**TEXTO PROPORCIONADO**.
# Terms of Endearment (for a girl)



## TJN23

Hola a todos,

Si estuviérais saliendo con tu novia (chicas por favor imaginaos que sois chicos) durante muy poco tiempo cuales palabras se le podrían decir sin paracer muy fuerte....

por ejemplo, siempre le digo "guapa" o "guapetona"

mi pregunta es...son las siguientes palabras muy fuertes? es que en inglés no tenemos estas traducciones literales:
"corazon"
"cielo"
"sol"
"preciosa"

todavia no nos decimos "te quiero" pero quiero expresarme mejor con ella, pero de momento no quiero parecer super romantico sabes?  ya me lo explicaréis...

thanks in advance,

Tim


----------



## alc112

te refieres a fuertes como diciendo si son malas palabras (dirty words)?
esas palabras no son malas, son tiernas.
Usalas tranquilamente
Te digo otra palabra más para q le digas:  Bombon
espero que q te sea util


----------



## mariag

Hola! Soy de Argentina, así que te puedo dar sólo mi punto de vista, no sé de dónde es la chica.... 
Voy una por una:
"corazón": a mi personalmente no me gusta, pero es mi opinión... además, creo que si todavía no se dicen te quiero, es fuerte...
"cielo": idem anterior
"sol": idem, aunque por ahí no suena tan fuerte.
"preciosa": me parece la mejor de todas, pero tampoco me gusta (JA! Qué complicada!... no?)

Un opción que me gusta mucho para cuando todavía la cosa no es muy seria es "bombón" y sus variantes (Bombonazo, por ejemplo...). Pero no sé si eso no es muy argentino.... Acá también decimos "negra" o "negrita", que es cariñoso. Todo depende del lugar de donde sea tu chica.

**FILAS LISTADAS**.
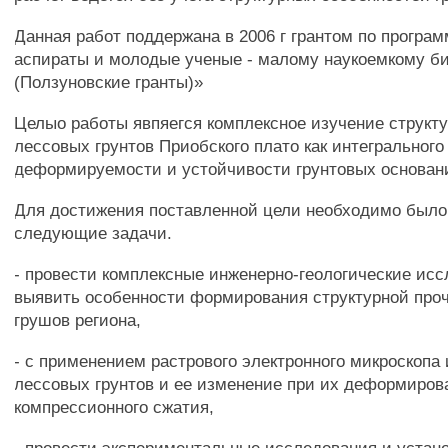
Данная работ поддержана в 2006 г грантом по програ
аспираты и молодые ученые - малому наукоемкому б
(Ползуновские гранты)»
Целыо работы явпяегся комплексное изучение структ
лессовых грунтов Приобского плато как интегрального
деформируемости и устойчивости грунтовых основан
Для достижения поставленной цели необходимо был
следующие задачи.
- провести комплексные инженерно-геологические ис
выявить особенности формирования структурной про
грушов региона,
- с применением растрового электронного микроскопа 
лессовых грунтов и ее изменение при их деформиров
компрессионного сжатия,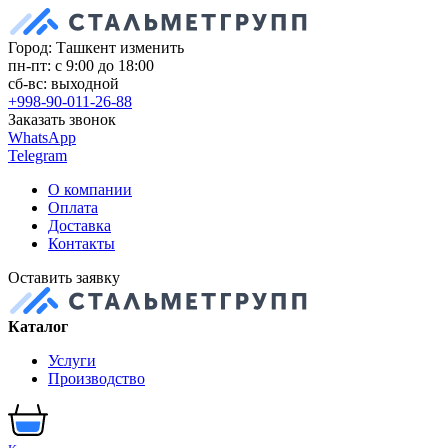
Город: Ташкент
изменить
пн-пт: с 9:00 до 18:00
сб-вс: выходной
+998-90-011-26-88
Заказать звонок
WhatsApp
Telegram
О компании
Оплата
Доставка
Контакты
Оставить заявку
Каталог
Услуги
Производство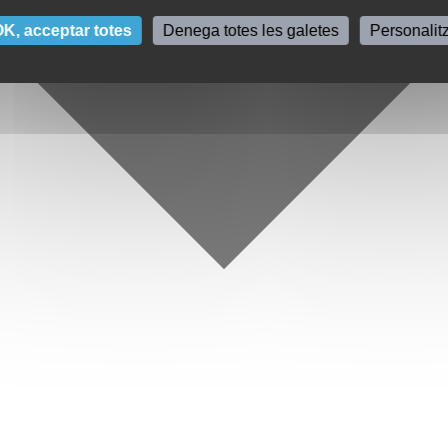
K, acceptar totes
Denega totes les galetes
Personalit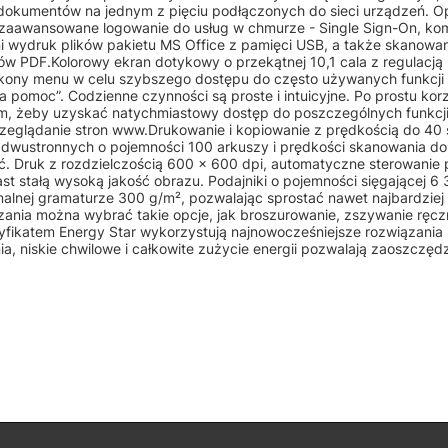
dokumentów na jednym z pięciu podłączonych do sieci urządzeń. O
 zaawansowane logowanie do usług w chmurze - Single Sign-On, kom
i wydruk plików pakietu MS Office z pamięci USB, a także skanowa
w PDF.Kolorowy ekran dotykowy o przekątnej 10,1 cala z regulacją 
ikony menu w celu szybszego dostępu do często używanych funkcji
moc”. Codzienne czynności są proste i intuicyjne. Po prostu korz
m, żeby uzyskać natychmiastowy dostęp do poszczególnych funkcji 
glądanie stron www.Drukowanie i kopiowanie z prędkością do 40 s
dwustronnych o pojemności 100 arkuszy i prędkości skanowania d
. Druk z rozdzielczością 600 x 600 dpi, automatyczne sterowanie
t stałą wysoką jakość obrazu. Podajniki o pojemności sięgającej 6
lnej gramaturze 300 g/m², pozwalając sprostać nawet najbardziej
nia można wybrać takie opcje, jak broszurowanie, zszywanie ręcz
ikatem Energy Star wykorzystują najnowocześniejsze rozwiązania
, niskie chwilowe i całkowite zużycie energii pozwalają zaoszczęd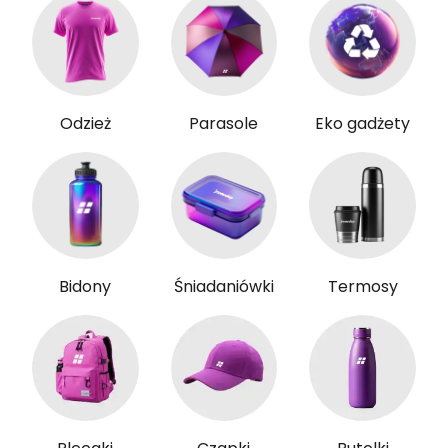
Odzież
Parasole
Eko gadżety
Bidony
Śniadaniówki
Termosy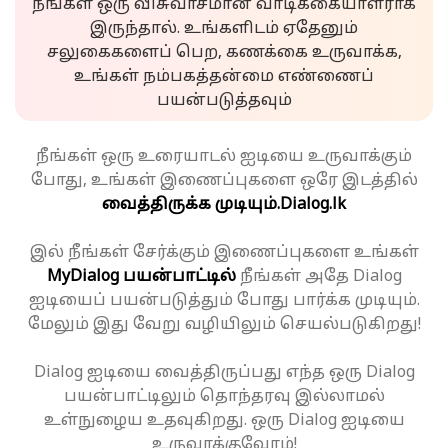
நீங்கள் ஒரு விசுவாசமான வாடிக்கையாளராக
இருந்தால். உங்களிடம் ஏதேனும்
சலுகைகளைப் பெற, கணக்கை உருவாக்க,
உங்கள் நம்பகத்தன்மை எண்ணைப்
பயன்படுத்தவும்
நீங்கள் ஒரு உரையாடல் ஐடியை உருவாக்கும்
போது, உங்கள் இணைப்புகளை ஒரே இடத்தில்
வைத்திருக்க முடியும்.
Dialog.lk
இல் நீங்கள் சேர்க்கும் இணைப்புகளை உங்கள்
MyDialog பயன்பாட்டில்
நீங்கள் அதே Dialog
ஐடியைப் பயன்படுத்தும் போது பார்க்க முடியும்.
மேலும் இது வேறு வழியிலும் செயல்படுகிறது!
Dialog ஐடியை வைத்திருப்பது எந்த ஒரு Dialog
பயன்பாட்டிலும் தொந்தரவு இல்லாமல்
உள்நுழைய உதவுகிறது. ஒரு Dialog ஐடியை
உருவாக்குவோம்!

**CONSIGNA BREVE A**. En el hilo sobre apodos cariñosos, ¿de qué país dice ser mariag?
**CONSIGNA BREVE B**. Transcribe del hilo sobre apodos cariñosos todo el fragmento que va desde "Voy una por" hasta "sea tu chica.", ambos incluidos.
Las filas proceden de otra fuente distinta.

**RESULTADO A**. De Argentina.

**RESULTADO B**.
Voy una por una:
"corazón": a mi personalmente no me gusta, pero es mi opinión... además, creo que si todavía no se dicen te quiero, es fuerte...
"cielo": idem anterior
"sol": idem, aunque por ahí no suena tan fuerte.
"preciosa": me parece la mejor de todas, pero tampoco me gusta (JA! Qué complicada!... no?)

Un opción que me gusta mucho para cuando todavía la cosa no es muy seria es "bombón" y sus variantes (Bombonazo, por ejemplo...). Pero no sé si eso no es muy argentino.... Acá también decimos "negra" o "negrita", que es cariñoso. Todo depende del lugar de donde sea tu chica.